# Intel chipset H110 (Asus H110T)



## MrCCL (Aug 25, 2016)

I just got this board with an Pentium G4400T (35w) to be used with pfsense/OPNsense(both build upon FreeBSD).
It has 2xlan (1xIntel and 1xRealtek),  DC power, slim-ITX and CPU socket 1151 (the new 6th gen. Intel CPU). Price only 74$

 
Either Celeron G3900T or Pentium G4400T (42$ & 64$), they both have AES-NI!
I expected this to be a perfect firewall kit for a very good price.

BUT FreeBSD 10.3 and is TERRIBLE slow to boot from my installation USB (and so are also pfsense and OPNsense of course).
I tried ver. 11 and that solved the problem.....the booting goes lightning fast 
But I assume it will take some time before 11 will move to stable and by that be implemented in pfsense/OPNsense.....what to do?
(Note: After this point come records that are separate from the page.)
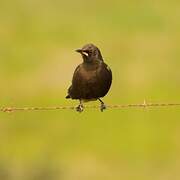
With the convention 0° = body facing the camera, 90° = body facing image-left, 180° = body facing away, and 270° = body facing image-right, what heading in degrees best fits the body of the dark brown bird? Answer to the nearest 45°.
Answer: approximately 0°
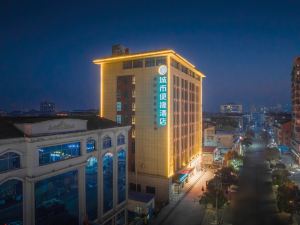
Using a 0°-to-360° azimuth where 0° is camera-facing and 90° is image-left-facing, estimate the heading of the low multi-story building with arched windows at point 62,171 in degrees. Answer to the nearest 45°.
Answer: approximately 315°
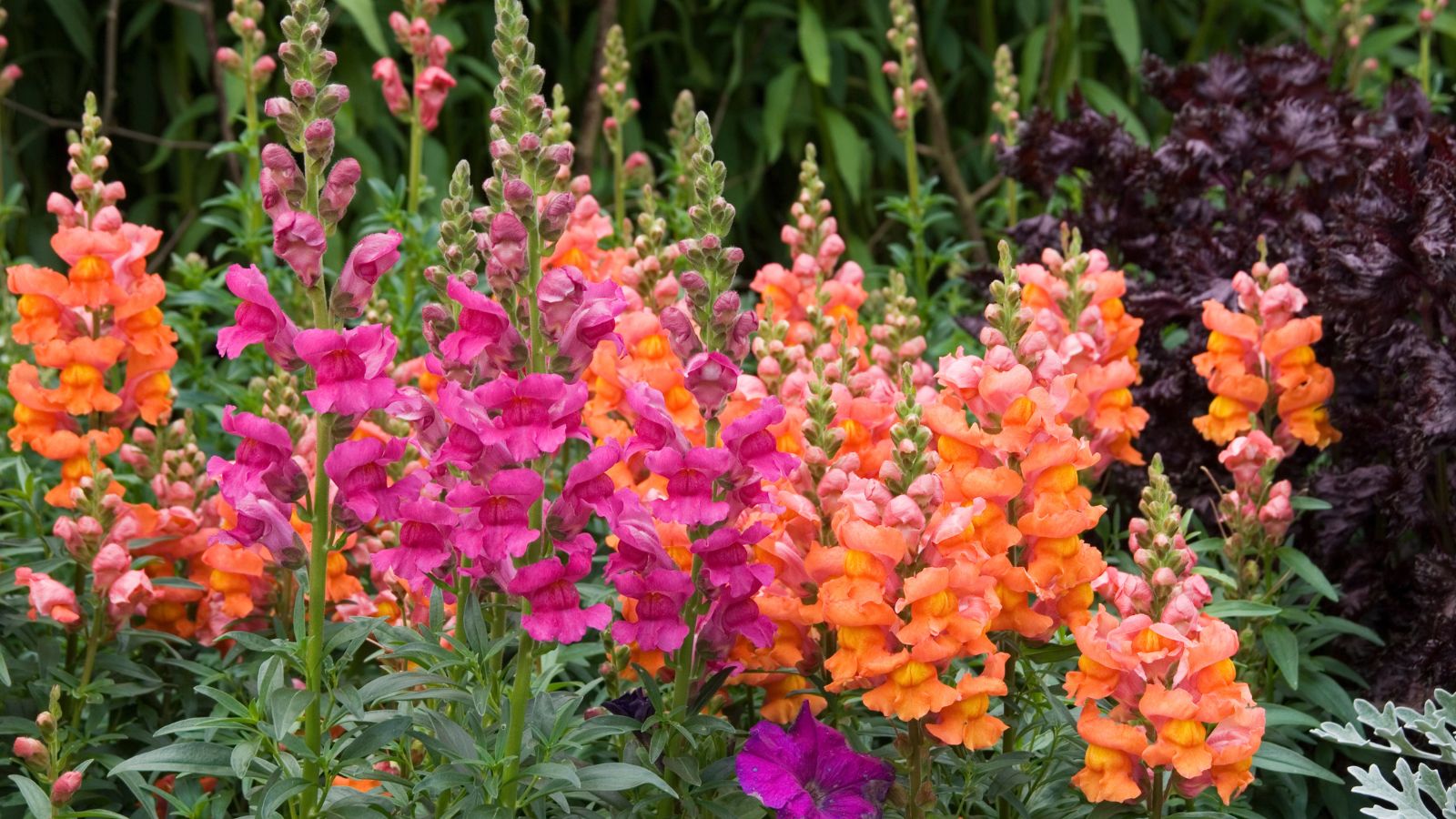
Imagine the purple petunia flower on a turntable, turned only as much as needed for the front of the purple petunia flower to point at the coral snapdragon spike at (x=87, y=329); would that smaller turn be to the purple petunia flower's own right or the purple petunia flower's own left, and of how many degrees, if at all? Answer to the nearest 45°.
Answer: approximately 135° to the purple petunia flower's own right

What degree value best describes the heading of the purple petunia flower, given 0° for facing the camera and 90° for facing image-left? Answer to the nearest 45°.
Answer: approximately 0°

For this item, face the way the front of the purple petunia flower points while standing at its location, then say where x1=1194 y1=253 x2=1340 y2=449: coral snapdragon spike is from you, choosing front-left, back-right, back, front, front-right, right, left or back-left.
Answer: back-left

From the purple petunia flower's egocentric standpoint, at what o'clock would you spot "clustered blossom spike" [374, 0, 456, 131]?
The clustered blossom spike is roughly at 5 o'clock from the purple petunia flower.

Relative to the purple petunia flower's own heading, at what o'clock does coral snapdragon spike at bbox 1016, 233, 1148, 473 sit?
The coral snapdragon spike is roughly at 7 o'clock from the purple petunia flower.
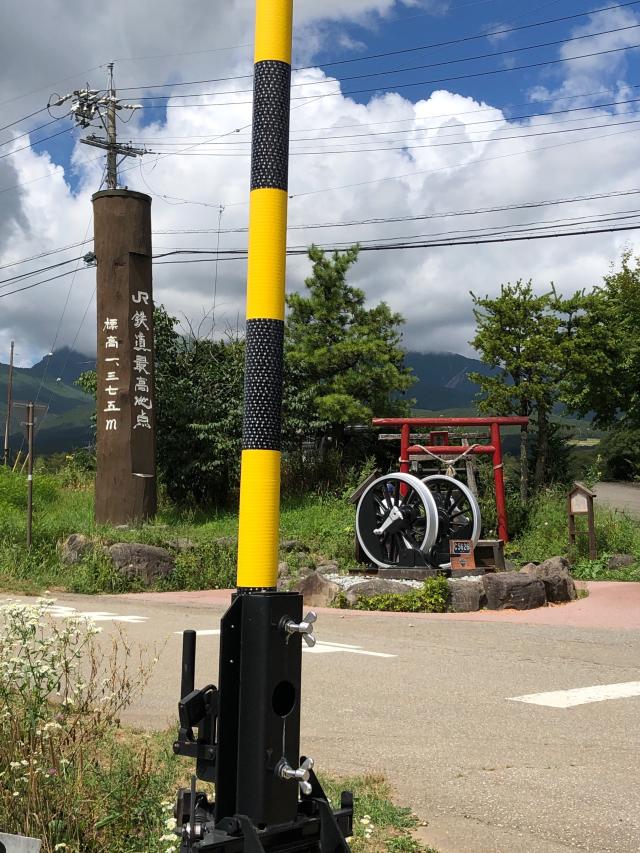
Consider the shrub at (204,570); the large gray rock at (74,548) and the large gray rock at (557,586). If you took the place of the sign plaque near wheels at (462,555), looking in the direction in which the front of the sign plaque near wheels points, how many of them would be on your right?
2

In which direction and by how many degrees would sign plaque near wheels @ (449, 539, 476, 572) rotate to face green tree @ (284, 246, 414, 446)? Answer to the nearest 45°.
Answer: approximately 180°

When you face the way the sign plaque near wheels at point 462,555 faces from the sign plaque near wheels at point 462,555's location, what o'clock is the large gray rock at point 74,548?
The large gray rock is roughly at 3 o'clock from the sign plaque near wheels.

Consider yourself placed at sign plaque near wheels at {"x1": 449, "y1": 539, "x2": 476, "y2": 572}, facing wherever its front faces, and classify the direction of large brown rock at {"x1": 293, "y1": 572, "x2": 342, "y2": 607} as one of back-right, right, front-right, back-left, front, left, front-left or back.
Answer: front-right

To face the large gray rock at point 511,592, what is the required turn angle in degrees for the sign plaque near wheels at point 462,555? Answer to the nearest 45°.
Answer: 0° — it already faces it

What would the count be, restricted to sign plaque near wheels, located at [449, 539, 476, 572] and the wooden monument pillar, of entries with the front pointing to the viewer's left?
0

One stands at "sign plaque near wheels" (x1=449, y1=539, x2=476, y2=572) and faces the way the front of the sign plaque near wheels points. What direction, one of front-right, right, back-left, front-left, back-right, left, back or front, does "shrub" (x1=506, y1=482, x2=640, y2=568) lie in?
back-left

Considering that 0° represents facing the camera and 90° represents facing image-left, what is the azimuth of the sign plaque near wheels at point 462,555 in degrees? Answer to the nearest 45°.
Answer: approximately 0°

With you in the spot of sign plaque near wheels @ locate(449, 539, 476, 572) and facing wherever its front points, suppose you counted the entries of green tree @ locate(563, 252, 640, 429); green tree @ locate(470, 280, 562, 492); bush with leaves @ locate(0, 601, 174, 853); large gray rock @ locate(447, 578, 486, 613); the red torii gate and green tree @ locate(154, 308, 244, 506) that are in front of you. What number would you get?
2

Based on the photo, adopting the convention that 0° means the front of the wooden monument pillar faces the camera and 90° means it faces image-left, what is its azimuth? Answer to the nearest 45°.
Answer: approximately 315°

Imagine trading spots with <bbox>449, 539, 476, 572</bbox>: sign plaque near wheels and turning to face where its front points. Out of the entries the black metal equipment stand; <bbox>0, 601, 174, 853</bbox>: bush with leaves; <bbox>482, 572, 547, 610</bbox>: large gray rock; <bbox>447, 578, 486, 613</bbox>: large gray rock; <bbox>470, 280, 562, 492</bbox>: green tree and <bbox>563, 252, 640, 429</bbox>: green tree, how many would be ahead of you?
4
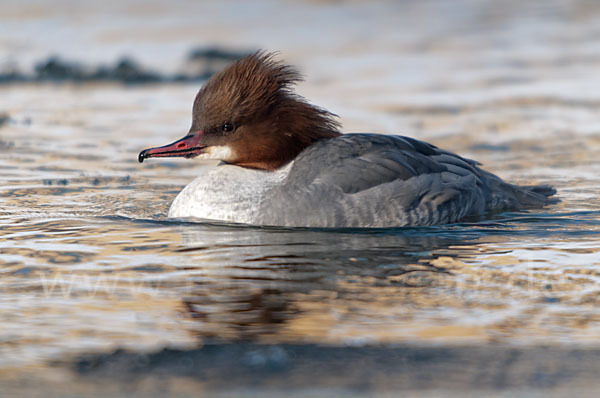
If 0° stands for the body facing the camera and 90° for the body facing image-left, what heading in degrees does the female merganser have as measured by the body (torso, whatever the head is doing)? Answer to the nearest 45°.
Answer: approximately 90°
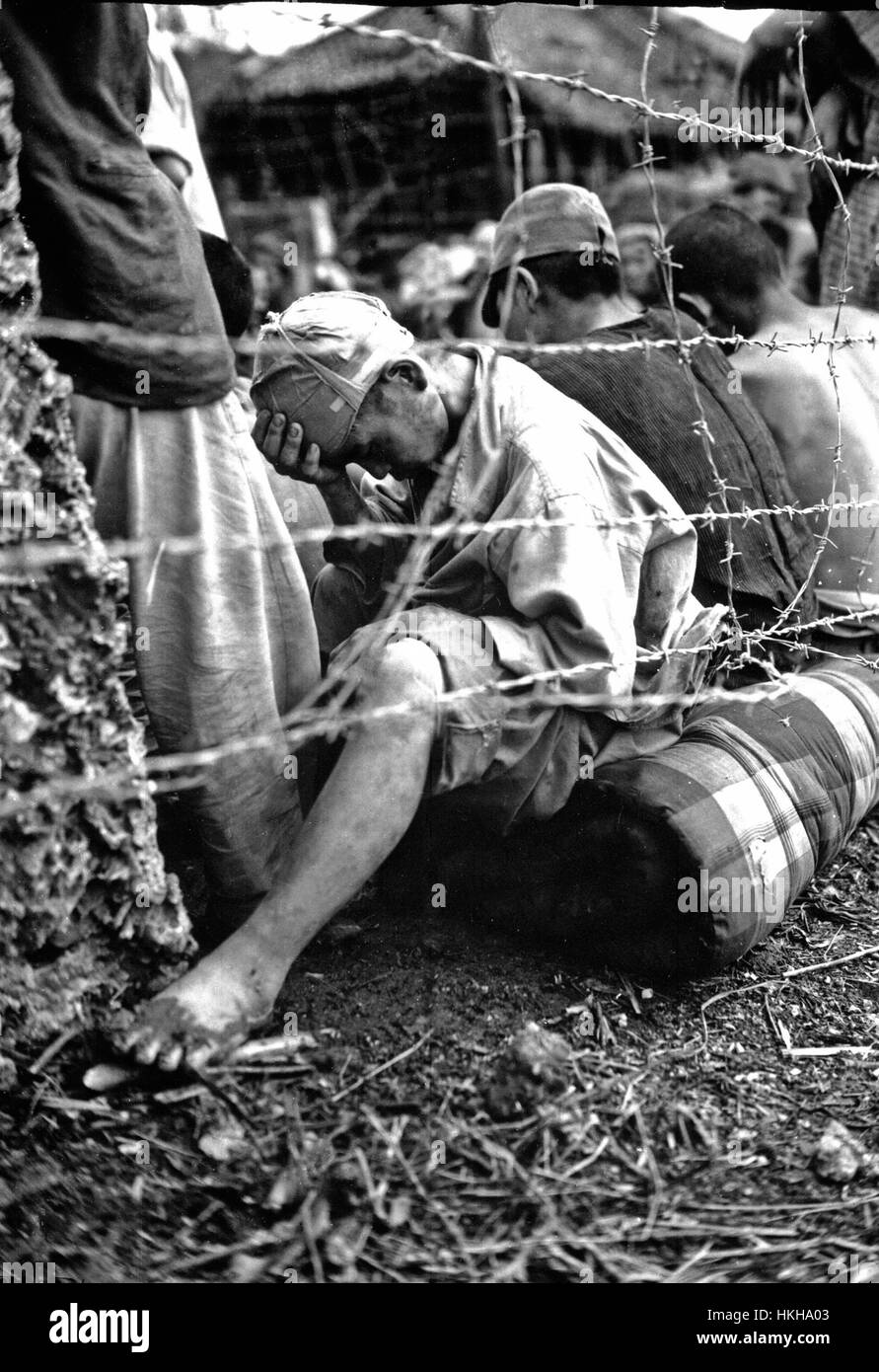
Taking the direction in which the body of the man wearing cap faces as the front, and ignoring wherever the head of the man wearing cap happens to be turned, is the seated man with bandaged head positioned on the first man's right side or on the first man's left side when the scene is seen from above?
on the first man's left side

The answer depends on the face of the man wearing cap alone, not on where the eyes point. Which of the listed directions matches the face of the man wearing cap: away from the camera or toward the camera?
away from the camera

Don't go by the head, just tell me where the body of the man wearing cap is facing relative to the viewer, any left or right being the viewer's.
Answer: facing away from the viewer and to the left of the viewer
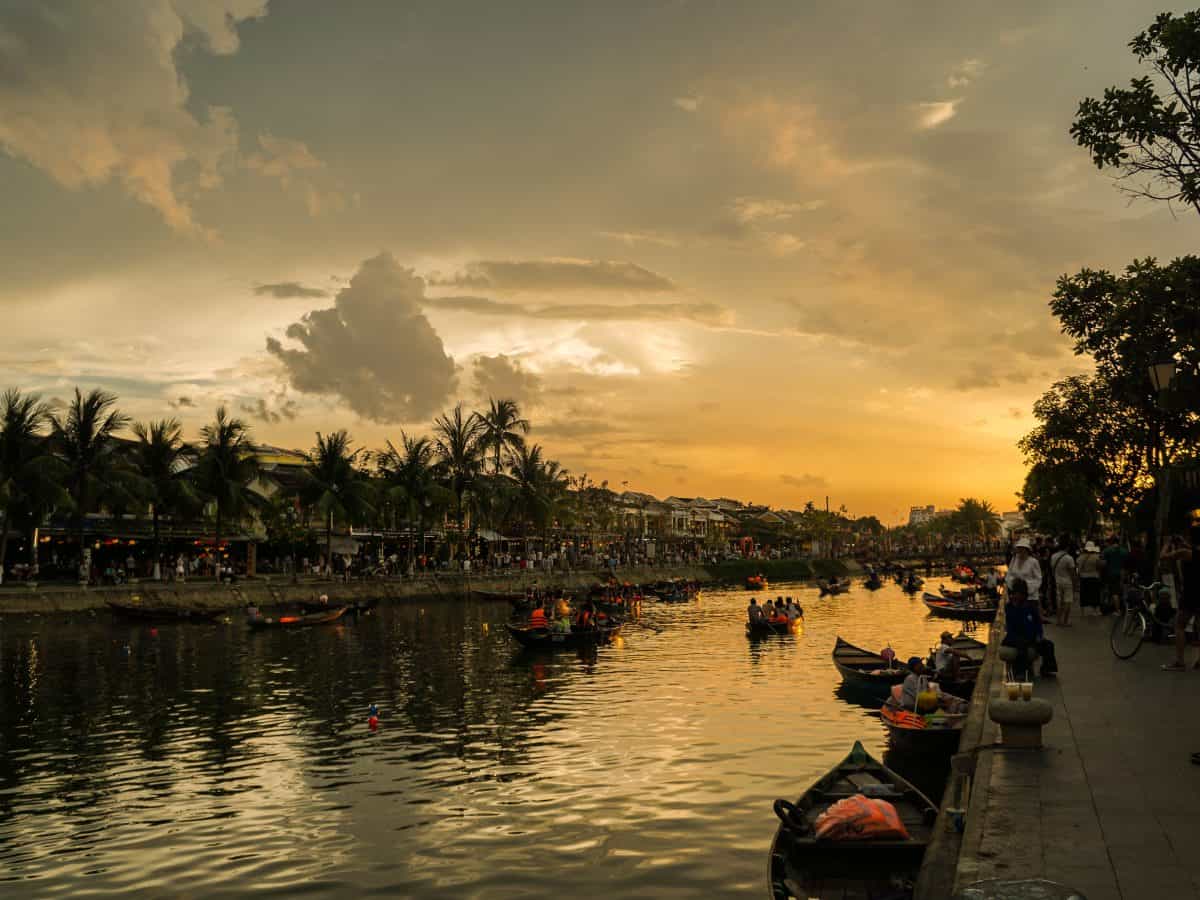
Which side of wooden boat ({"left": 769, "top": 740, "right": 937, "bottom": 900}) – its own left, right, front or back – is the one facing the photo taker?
back

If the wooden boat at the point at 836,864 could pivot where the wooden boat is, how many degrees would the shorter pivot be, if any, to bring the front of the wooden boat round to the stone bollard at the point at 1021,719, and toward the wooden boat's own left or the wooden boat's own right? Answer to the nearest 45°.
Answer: approximately 45° to the wooden boat's own right
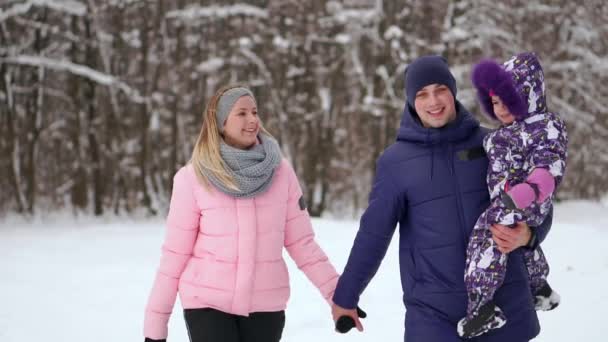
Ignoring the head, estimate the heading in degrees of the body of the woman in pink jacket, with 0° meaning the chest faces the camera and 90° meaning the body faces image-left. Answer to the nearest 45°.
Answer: approximately 0°

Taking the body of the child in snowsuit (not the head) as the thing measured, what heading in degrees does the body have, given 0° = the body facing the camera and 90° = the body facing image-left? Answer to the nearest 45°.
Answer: approximately 45°

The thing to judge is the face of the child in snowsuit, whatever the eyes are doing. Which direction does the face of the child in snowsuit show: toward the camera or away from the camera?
toward the camera

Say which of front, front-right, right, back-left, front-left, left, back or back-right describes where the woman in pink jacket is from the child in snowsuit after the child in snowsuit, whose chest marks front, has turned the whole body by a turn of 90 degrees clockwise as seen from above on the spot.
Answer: front-left

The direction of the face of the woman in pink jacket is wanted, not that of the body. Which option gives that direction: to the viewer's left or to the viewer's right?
to the viewer's right

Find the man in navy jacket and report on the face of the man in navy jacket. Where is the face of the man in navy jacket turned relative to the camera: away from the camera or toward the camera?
toward the camera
Booting from Debian and Win10 (USB install) is also fine...I only get this problem with the current stable version of FreeBSD :-(

Any suggestions on how to get 10.3 running.
I haven't tried to let the installation finish...maybe I should? But it will take hours :-(


----------



## wblock@ (Aug 26, 2016)

After booting, it should run at full speed.  Unless there are ACPI problems, maybe.


----------



## User23 (Aug 29, 2016)

I had the same problem with a FreeBSD installation on a USB stick. Using EFI boot fixed that problem for me.


----------